***** Verfügbare Daten *****

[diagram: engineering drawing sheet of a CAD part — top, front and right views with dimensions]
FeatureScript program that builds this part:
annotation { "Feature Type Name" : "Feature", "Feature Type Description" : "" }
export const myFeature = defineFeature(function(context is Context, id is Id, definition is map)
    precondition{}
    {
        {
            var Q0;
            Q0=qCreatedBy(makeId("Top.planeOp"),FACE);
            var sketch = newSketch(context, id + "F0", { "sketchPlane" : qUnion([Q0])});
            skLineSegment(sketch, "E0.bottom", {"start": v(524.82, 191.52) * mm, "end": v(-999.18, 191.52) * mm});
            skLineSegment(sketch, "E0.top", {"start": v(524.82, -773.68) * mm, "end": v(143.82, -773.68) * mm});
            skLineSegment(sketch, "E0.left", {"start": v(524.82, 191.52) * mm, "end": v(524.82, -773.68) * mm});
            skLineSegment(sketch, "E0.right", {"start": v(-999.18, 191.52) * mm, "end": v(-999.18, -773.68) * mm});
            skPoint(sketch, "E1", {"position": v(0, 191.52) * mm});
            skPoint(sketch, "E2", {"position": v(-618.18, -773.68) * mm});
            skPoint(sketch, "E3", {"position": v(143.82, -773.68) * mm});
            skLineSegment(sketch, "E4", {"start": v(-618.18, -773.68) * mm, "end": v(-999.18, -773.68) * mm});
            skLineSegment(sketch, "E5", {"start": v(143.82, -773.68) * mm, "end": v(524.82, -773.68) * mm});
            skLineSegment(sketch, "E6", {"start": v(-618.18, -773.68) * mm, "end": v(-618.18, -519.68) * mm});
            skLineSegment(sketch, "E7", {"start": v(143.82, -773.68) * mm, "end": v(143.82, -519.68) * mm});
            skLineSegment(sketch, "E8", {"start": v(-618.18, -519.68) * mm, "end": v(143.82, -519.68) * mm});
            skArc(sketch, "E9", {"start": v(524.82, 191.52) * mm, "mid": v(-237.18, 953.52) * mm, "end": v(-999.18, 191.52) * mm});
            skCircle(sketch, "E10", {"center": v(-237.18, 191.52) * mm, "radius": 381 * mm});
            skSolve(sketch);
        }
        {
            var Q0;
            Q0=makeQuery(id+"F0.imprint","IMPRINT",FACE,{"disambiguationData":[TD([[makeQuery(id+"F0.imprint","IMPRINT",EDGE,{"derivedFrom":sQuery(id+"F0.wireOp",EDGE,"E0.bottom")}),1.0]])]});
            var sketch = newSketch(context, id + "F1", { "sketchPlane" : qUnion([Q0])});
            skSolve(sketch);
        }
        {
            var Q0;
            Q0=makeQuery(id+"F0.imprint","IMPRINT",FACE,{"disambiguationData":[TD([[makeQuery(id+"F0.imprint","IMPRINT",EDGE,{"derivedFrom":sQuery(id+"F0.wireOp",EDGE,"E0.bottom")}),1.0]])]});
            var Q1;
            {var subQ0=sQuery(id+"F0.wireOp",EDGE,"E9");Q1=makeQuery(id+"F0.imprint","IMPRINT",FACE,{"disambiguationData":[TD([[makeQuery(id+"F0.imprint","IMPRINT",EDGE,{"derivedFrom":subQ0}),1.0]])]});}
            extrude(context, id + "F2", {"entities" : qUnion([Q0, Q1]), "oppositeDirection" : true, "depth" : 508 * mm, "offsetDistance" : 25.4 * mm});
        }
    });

*****

Schreiben Sie die Zeilen der Datensätze unverändert ab. Beginnen Sie beim Anfang der Datensätze und enden Sie mit der Zeile, die „v(-237.18, 953.52) *“ enthält.

[diagram: engineering drawing sheet of a CAD part — top, front and right views with dimensions]
FeatureScript program that builds this part:
annotation { "Feature Type Name" : "Feature", "Feature Type Description" : "" }
export const myFeature = defineFeature(function(context is Context, id is Id, definition is map)
    precondition{}
    {
        {
            var Q0;
            Q0=qCreatedBy(makeId("Top.planeOp"),FACE);
            var sketch = newSketch(context, id + "F0", { "sketchPlane" : qUnion([Q0])});
            skLineSegment(sketch, "E0.bottom", {"start": v(524.82, 191.52) * mm, "end": v(-999.18, 191.52) * mm});
            skLineSegment(sketch, "E0.top", {"start": v(524.82, -773.68) * mm, "end": v(143.82, -773.68) * mm});
            skLineSegment(sketch, "E0.left", {"start": v(524.82, 191.52) * mm, "end": v(524.82, -773.68) * mm});
            skLineSegment(sketch, "E0.right", {"start": v(-999.18, 191.52) * mm, "end": v(-999.18, -773.68) * mm});
            skPoint(sketch, "E1", {"position": v(0, 191.52) * mm});
            skPoint(sketch, "E2", {"position": v(-618.18, -773.68) * mm});
            skPoint(sketch, "E3", {"position": v(143.82, -773.68) * mm});
            skLineSegment(sketch, "E4", {"start": v(-618.18, -773.68) * mm, "end": v(-999.18, -773.68) * mm});
            skLineSegment(sketch, "E5", {"start": v(143.82, -773.68) * mm, "end": v(524.82, -773.68) * mm});
            skLineSegment(sketch, "E6", {"start": v(-618.18, -773.68) * mm, "end": v(-618.18, -519.68) * mm});
            skLineSegment(sketch, "E7", {"start": v(143.82, -773.68) * mm, "end": v(143.82, -519.68) * mm});
            skLineSegment(sketch, "E8", {"start": v(-618.18, -519.68) * mm, "end": v(143.82, -519.68) * mm});
            skArc(sketch, "E9", {"start": v(524.82, 191.52) * mm, "mid": v(-237.18, 953.52) * mm, "end": v(-999.18, 191.52) * mm});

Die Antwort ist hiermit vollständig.